◆ Required work:
In the data that follows, find the line with "मचा दी है। क्या"; transcribe it, every later line up to the one with "सीधे आपके बैंक", and that line as well, exactly and with no others.

◆ Source records:
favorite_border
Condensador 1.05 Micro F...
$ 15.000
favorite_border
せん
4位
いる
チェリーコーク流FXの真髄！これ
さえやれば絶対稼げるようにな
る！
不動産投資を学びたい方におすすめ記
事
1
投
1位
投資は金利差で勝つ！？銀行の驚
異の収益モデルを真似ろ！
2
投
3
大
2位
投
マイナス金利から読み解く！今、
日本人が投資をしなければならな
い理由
--
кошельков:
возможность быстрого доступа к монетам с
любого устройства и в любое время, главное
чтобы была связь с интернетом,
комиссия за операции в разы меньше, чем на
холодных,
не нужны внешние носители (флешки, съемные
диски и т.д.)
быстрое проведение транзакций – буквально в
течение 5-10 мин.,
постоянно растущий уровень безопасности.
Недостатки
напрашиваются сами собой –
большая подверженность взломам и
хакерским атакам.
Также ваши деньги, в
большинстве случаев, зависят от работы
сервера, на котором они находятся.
--
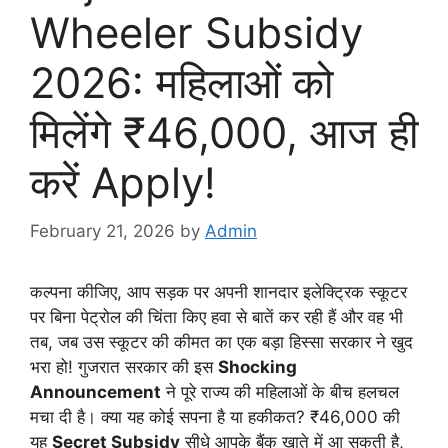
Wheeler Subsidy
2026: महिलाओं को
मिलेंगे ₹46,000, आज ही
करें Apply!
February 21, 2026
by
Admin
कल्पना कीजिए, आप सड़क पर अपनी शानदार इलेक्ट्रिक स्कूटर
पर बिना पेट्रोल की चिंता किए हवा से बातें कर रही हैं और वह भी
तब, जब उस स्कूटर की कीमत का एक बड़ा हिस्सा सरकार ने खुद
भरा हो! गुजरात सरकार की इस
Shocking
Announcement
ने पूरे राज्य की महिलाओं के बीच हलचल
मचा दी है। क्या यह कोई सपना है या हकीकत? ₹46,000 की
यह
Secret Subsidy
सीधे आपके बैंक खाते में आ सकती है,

◆ Response below:
मचा दी है। क्या यह कोई सपना है या हकीकत? ₹46,000 की
यह
Secret Subsidy
सीधे आपके बैंक खाते में आ सकती है,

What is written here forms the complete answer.